Christmas Update, pt 1

I'm back!

Christmas break was great fun, and we really enjoyed our time visiting family in NY (both NYC and w-a-y upstate). Got to do loads of fun things, like see the Rockettes Christmas show, sledding on "Fox Hill" in Plattsburgh, got snowed on, and even got to experience a genuine "today's high will be 6 degreed (F)" kind of day. And now we're back in Ohio, heading out to school shortly.

One other thing we did was visit the Metropolitan Museum of Art (aka The Met) in New York City. Very cool place, and we only got to see a tiny fraction of what's there. We'll go back again when the kids are older and see more. But here's the funny thing. I wrote about The Met in my third Boomer Sister book (The Boomer Sisters In The City), even though I'd never been there (the internet is a wonderful thing). I specifically mentioned the statue of Hercules pictured here, so it was cool to finally meet him in person.

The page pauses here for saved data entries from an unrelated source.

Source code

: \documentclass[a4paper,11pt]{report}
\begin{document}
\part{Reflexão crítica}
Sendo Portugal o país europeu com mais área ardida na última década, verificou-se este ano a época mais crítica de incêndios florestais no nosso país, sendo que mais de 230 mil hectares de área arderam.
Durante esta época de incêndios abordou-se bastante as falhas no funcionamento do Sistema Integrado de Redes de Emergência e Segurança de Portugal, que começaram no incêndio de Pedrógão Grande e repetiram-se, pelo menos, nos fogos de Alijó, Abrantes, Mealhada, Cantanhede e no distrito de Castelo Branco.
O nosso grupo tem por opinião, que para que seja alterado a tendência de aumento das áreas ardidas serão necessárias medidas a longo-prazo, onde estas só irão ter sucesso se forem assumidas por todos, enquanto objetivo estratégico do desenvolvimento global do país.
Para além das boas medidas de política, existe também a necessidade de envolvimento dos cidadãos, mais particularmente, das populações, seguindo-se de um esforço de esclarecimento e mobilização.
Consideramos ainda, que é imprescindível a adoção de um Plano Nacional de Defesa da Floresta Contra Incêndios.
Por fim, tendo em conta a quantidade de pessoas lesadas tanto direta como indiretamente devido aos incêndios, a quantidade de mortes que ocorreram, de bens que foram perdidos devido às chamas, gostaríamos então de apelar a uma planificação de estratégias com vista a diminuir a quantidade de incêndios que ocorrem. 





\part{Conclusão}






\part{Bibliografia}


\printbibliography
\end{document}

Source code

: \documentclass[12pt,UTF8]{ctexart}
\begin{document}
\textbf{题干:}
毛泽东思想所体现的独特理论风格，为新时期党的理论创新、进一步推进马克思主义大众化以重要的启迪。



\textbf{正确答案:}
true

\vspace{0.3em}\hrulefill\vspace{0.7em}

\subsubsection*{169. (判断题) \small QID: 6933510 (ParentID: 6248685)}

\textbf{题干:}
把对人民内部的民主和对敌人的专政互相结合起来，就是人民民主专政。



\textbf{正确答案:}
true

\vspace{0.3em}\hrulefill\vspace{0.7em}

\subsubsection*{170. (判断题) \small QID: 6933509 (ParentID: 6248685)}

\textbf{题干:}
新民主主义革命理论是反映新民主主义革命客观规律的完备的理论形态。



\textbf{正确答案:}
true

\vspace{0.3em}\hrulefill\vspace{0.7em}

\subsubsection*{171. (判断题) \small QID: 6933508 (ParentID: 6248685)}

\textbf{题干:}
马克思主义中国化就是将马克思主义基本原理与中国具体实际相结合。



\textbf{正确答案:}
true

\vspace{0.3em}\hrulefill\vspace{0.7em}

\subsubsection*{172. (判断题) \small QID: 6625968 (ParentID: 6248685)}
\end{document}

The same thing happened with my second book (The Boomer Sisters Meet Champy) - I didn't get a chance to visit the ECHO Lake Aquarium until after the book was finished (and in both cases I seriously underdescribed the places). Apparently, if I visit these places before I write about them, I can consider it "research" and use it as a tax write-off. Oh well - it was fun anyway.

I hope you had a great Christmas and have a very happy new year!